The Rogue One star and rapper, 38, who last year said he had lost two family members to coronavirus, did not reveal the name of his wife but said it was “not very long” ago when he tied the knot.
He told the Grounded With Louis Theroux podcast: “I think it’s the first time I’ve ever mentioned it in an interview.
“So, congratulations on this incredibly exciting scoop.
“I mean, I guess I don’t really feel it’s generally that relevant, so I don’t really delve into my personal life or my dating history or even family life much, and to be honest the main reason I decided to share more publicly about my uncle and aunt who passed away, because I felt like there are a lot of people who weren’t taking Covid seriously.
“So I felt like talking about it and saying, ‘Hey look, this is a real thing, it’s affected me and my family.’
“You know, talking about it, a spoken word piece that touched on that as well.
“I guess I don’t feel like it’s that necessary to go, ‘Hey, here’s everything that’s happening in my life’.”
Ahmed also discussed the “culture shock” he experienced as a student at Oxford, and said the same kind of “classism” exists in the UK film industry.
He said: “My parents were just very focused on education.
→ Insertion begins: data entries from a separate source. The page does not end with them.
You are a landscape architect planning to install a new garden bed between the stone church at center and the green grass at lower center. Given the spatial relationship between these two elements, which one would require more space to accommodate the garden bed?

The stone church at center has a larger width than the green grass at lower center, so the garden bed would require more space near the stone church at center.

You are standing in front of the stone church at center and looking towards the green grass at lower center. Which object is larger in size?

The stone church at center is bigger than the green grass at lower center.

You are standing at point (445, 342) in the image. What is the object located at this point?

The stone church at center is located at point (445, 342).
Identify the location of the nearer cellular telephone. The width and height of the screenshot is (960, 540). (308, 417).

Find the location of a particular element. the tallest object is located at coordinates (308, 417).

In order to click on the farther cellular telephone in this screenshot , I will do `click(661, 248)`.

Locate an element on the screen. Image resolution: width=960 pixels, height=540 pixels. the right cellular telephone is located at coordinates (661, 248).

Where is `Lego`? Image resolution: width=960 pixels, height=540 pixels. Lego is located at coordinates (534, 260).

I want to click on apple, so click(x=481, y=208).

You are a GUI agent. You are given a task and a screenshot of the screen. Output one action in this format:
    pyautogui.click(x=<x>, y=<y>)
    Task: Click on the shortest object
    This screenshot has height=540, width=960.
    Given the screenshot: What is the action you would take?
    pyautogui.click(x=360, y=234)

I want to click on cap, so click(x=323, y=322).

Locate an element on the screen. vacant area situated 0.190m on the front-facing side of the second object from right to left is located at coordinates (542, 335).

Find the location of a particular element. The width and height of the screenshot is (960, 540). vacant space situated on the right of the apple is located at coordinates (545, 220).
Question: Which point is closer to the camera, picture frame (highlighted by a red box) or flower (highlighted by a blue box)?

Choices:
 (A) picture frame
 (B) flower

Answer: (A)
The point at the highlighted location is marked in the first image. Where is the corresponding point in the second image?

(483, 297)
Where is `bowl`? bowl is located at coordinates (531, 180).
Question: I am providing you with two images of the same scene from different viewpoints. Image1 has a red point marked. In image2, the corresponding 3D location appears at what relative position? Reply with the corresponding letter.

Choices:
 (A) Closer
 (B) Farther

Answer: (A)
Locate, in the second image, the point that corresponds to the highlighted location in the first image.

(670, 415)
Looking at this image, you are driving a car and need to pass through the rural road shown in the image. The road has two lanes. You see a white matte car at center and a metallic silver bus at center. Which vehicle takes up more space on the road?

Rather than going on holidays or anything like that we try and get a tutor in to get us ready for the entrance exams, try to work out how to get us into private schools which were, in many ways, like a culture shock to begin with, just like Oxford was.
“But also training, I think it’s like so much of navigating life in Britain.
“In most rooms where decisions are made it’s about being able to be conversant in that upper middle class English, and I don’t just mean in terms of how you talk, but just being comfortable in those spaces, which took me a long time.
“I still sometimes find myself confronted with that discomfort. You know that sense of imposter syndrome if you’re not to the manor born.
“And so, in many ways, it prepared me for navigating that.
“The film industry in the UK, I think, is rife with the same kind of classism and it was a weird experience. Also, I wouldn’t trade it for anything, at Oxford, I thought about leaving quite early on, I just felt very isolated and alienated from the whole vibe there.
“And then I thought, actually, the place where you don’t feel like you belong is maybe where you belong, is where you should be, is maybe where you can contribute something new, where you can grow.
“We have to learn to be comfortable with the discomfort of that. And I ended up having a great experience where I did a lot of acting in the plays there, and I put on a club night that helped pay my way through that, and was an opportunity for me to really continue practising getting on the mic as an MC… It’s usually the way that the challenges are the gifts.”
BBC Radio 4’s Grounded With Louis Theroux is available now on BBC Sounds.